I embarked on a PhD in Poetry and Poetics at Edge Hill in 2001. I was a founder member of the Poetry and Poetics Reseach Group at Edge Hill, convened by Robert Sheppard, which was stimulating me to clarify my poetics, and the PhD seemed the logical next step. Completed in 2006, my PhD thesis consists of a collection of poems which subsequently formed the basis of Frank Freeman’s Dancing School (Salt, 2009; KFS, 2015), a critical study entitled ‘The Poem of Process: Frank O’Hara and Tom Raworth’; and ‘Flying: A Poetics’. A revised, trimmed-down version of ‘Flying’ was subsequently published in Troubles Swapped for Something Fresh: Manifestos and Unmanifestos, edited by Rupert Loydell (Salt, 2009). Here is an extract from the opening of this version:
Flying: A Poetics
It is useful to distinguish between two approaches to writing. The first is to write abouta particular subject, to record, explore, analyse or express it. The second is to write in such a way that the poem itself is the experience, or the subject. It is the second approach that I am concerned with here.
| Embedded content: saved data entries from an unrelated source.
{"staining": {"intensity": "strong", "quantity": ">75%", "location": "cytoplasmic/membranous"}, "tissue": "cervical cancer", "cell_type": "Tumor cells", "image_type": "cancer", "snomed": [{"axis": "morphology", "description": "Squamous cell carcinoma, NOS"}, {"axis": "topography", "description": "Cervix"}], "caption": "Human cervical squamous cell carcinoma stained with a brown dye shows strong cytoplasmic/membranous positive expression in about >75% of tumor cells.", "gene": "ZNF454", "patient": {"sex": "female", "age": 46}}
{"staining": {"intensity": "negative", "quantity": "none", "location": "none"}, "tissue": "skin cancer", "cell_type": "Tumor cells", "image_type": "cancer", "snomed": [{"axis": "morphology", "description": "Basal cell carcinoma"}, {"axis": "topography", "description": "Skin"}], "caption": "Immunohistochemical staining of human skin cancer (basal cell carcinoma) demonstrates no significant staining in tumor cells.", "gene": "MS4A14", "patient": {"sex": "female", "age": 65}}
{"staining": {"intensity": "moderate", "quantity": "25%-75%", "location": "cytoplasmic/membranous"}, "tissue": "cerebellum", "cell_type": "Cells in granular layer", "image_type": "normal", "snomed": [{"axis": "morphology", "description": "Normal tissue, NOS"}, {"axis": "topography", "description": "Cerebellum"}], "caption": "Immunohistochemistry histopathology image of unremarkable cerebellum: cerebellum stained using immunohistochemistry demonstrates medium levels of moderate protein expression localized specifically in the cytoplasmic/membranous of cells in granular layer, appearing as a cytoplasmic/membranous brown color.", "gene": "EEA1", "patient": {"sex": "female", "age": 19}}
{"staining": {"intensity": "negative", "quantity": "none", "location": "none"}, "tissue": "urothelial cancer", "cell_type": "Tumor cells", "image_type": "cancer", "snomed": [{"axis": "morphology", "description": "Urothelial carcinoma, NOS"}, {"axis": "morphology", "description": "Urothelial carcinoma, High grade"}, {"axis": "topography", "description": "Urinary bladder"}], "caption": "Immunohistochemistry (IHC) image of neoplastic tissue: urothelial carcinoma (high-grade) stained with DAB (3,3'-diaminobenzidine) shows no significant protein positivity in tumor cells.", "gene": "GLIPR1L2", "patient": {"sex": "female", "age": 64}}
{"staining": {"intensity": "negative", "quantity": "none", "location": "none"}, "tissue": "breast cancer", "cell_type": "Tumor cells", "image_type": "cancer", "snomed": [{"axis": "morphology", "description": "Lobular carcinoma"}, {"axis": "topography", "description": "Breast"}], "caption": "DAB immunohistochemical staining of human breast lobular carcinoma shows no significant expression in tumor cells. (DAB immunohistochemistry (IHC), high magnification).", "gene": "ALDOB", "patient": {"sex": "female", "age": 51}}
‘In writing, it is not a matter of a certain material which is there, as a fixed thing, upon which the writing feeds and works. The act of writing also serves to nourish the material. When we speak of something, we affect it. It isn’t quite the same. As we cannot altogether ‘will’ what we would say’ (Turnbull, 1962: 27).
The process is improvisatory: to write without a set idea of where the poem is heading. As if the poem has a life, or energy, of its own.
‘I just get hung on the energy. Like the way the energy goes through it’ (Raworth, 1972: 12).
The poem attracts material to itself. Or, to put it another way, during writing, material finds its way in. The poem is the important thing at this stage and the language of the poem, whatever is going on in the environment, whatever thoughts occur during the writing (including memories) can dictate the direction.
Memories are stories that we tell ourselves.
Though memory can appear as substantial as what is perceived as ‘real’ by the senses.
Any experience prior to the writing of the poem is ultimately irrelevant to the poem, though the poem can ‘contain’ or allude to dozens of experiences.
A poem does not have to depend on the idea or experience which may have given rise to it; the idea or experience can ‘merely’ be the starting point.
‘The poem is more than the poet’s intention. The poet does not write what he knows but what he does not know…. Words are ambiguous…. The poem is not a handing out of the same packet to everyone, as it is not a thrown-down heap of words for us to choose the bonniest. The poem is the replying chord to the reader. It is the reader’s involuntary reply’ (Graham, 1946: 380-381).
Writing ‘about’ something invariably changes it.
The poem is provisional. You start off saying something and language gets involved and, as soon as it does, the aeroplane’s hijacked, the door’s ripped off and passengers and cargo are sucked out screaming or sleeping
And memories are hardly reliable: two people can remember a shared experience differently; memories can change in the light of subsequent experience; a subsequent experience can call into question the veracity of a memory.
 This notion is implicit in ‘Baldwin Road’: ‘the other side of the coal bunker we built and demolished’ suggests the substantiality of something that no longer exists except in memory (Yates, 2004: 28).
 The flying metaphor is an attempt to describe the sensation that the poem has taken on a life of its own, a capacity identified by Peter Sansom as characterising ‘genuine’ poems: ‘poems that have their own purpose, not just the writer’s’ (Sansom, 1999: 2). I believe that Coleridge’s concept of organic form is implicit in Sansom’s thinking here, as is evident in his account of ‘authentic writing’: ‘My feeling is that the most authentic writing comes of working with more than the “conscious” thought, when the process is organic, when it relies upon – in Coleridge’s phrase – the “shaping spirit of the imagination”. This is still using devices, but using them instinctively and prompted by the language, the patterns a poem naturally wants to follow and develop’ (Sansom, 1994: 27).